Look up the facts instead of blindly following the "intelectualls" there is no evidence of any of that.
This is awesome. This will bring us back to our true state of being. If we can be diverted from the pain then we are always already prior to the pain and only feel it because of our attention. So let's reverse engineer this idea and say that we are here in our painful lives, if yours isn't painful yet just wait until you get old, because of the "video game" of life itself. Being in a body, apparently separate from everyone else.
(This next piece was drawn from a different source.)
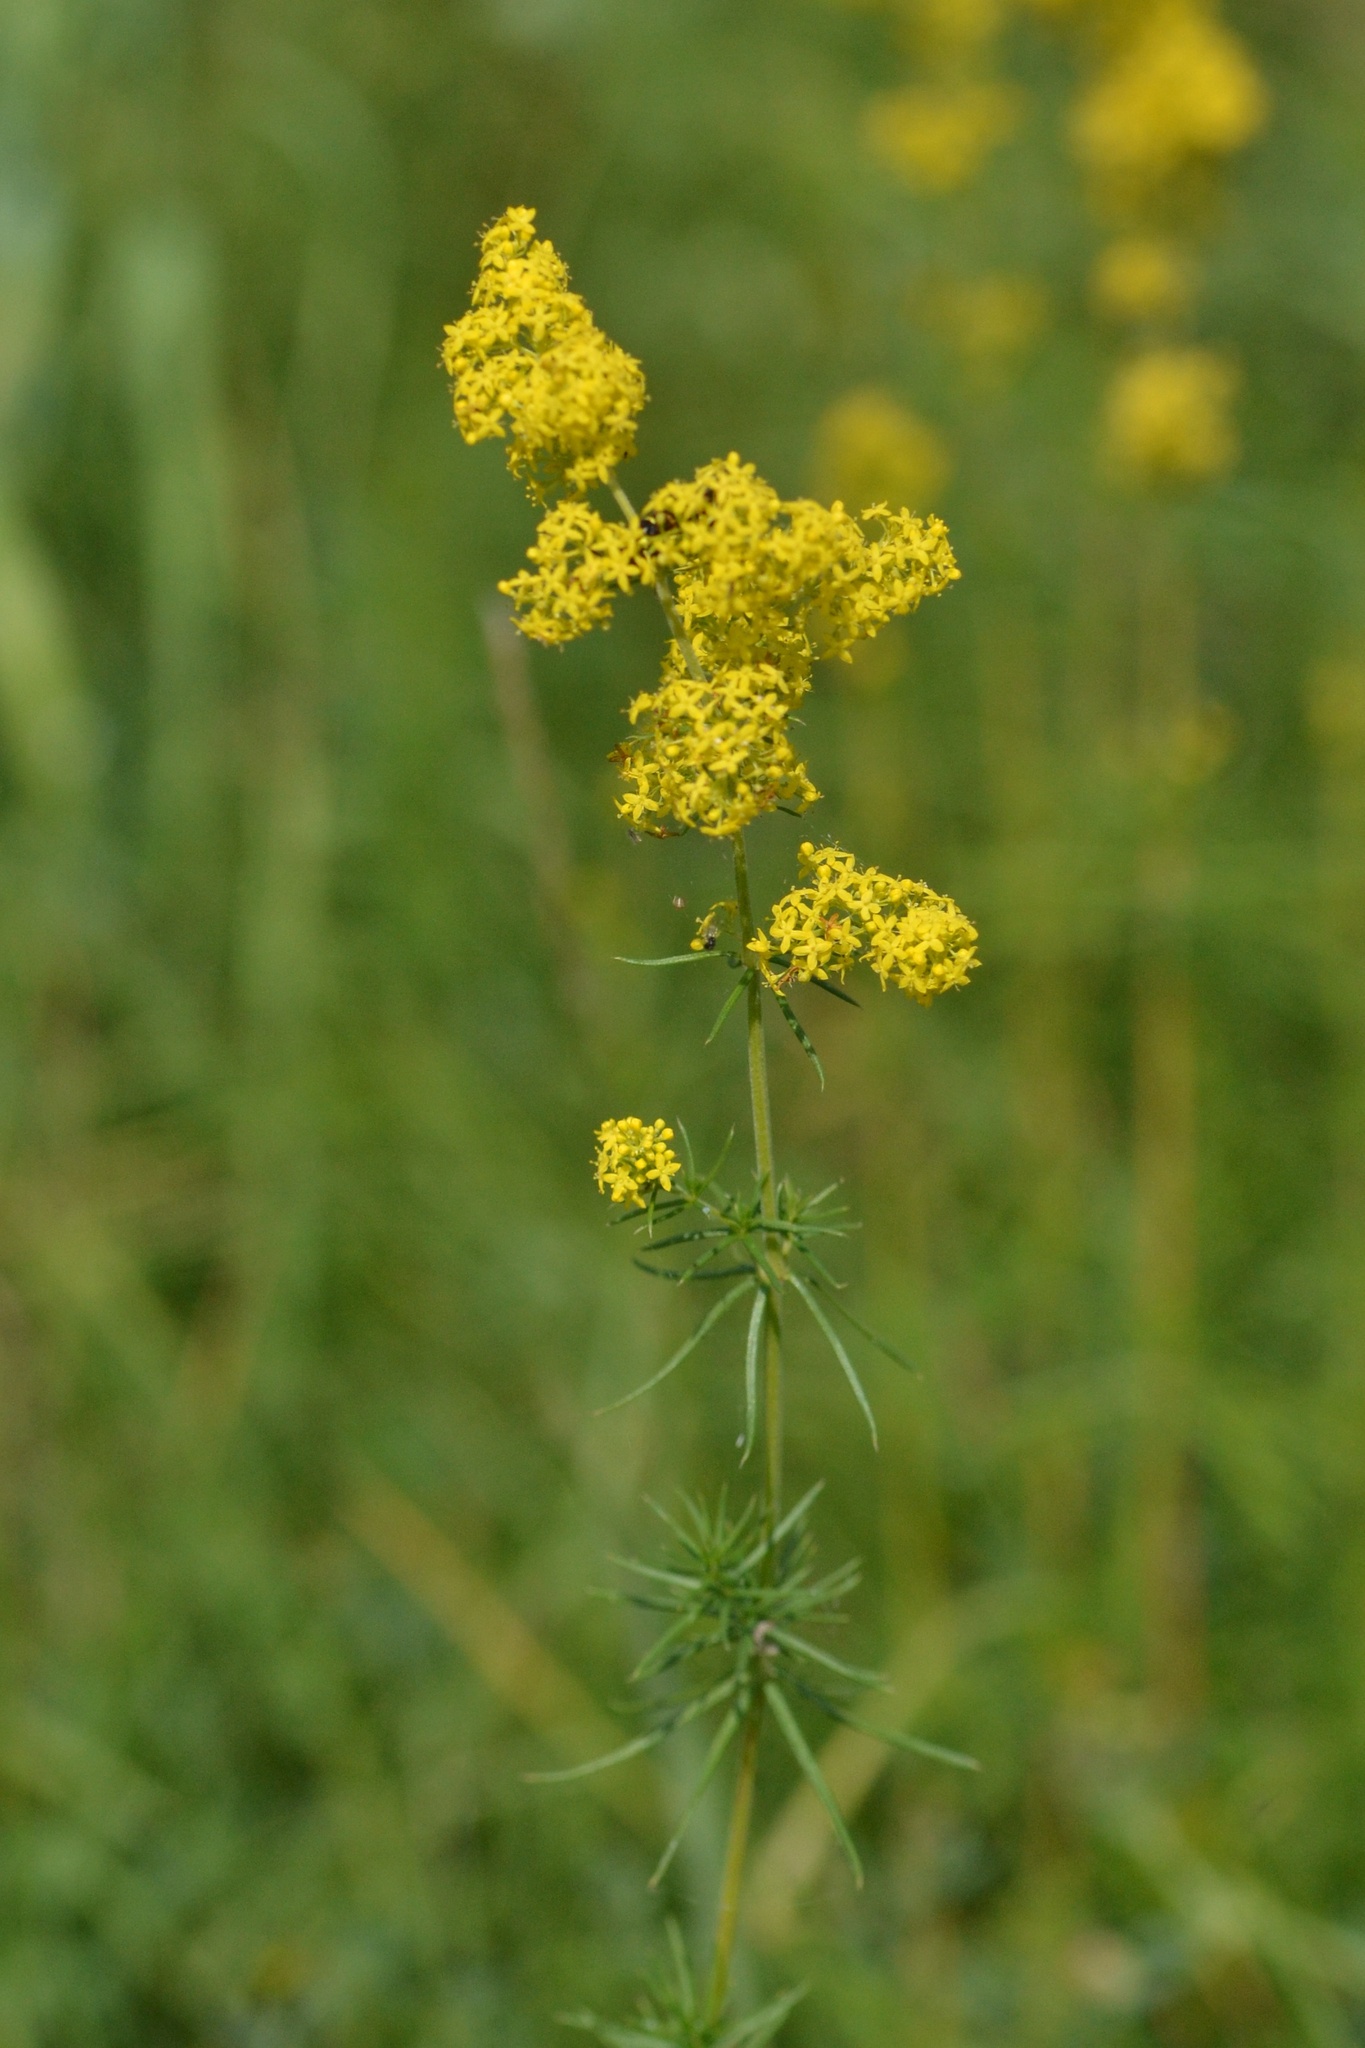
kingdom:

Then, different religions, different languages, then even worse, the ENEMY. All of this a type of video game to cause the suffering of human existence. So we use video games to get back to the prior state of being itself, pain free. Very interesting to say the least!
My Fiance Practices Pain Control By Thinking Herself As Being In A Pleasant Location. Will Not Take Anethesia Even For Root Canals or Minor Surgeries. Trust Me She Has Refused Pain Medicene In Cases That Would Never Work For Me. She Is A Retired E.R. Registered Nurse And Truly Amazes Me.
Dr Patterson has been investigating and utilizing these hypnotic and distraction techniques in burn patients for well over ten years, as a means to alleviate the agonizing pain and suffering when old dead burned skin is scrubbed off in the hospital to cleanse the areas and make way for new skin to grow. It seems to be intended as an adjunct to standard burn treatment and, right now, only used during those numerous, intensely painful procedures burn patients endure in the healing process. The non-addicting nature of this approach is an added plus.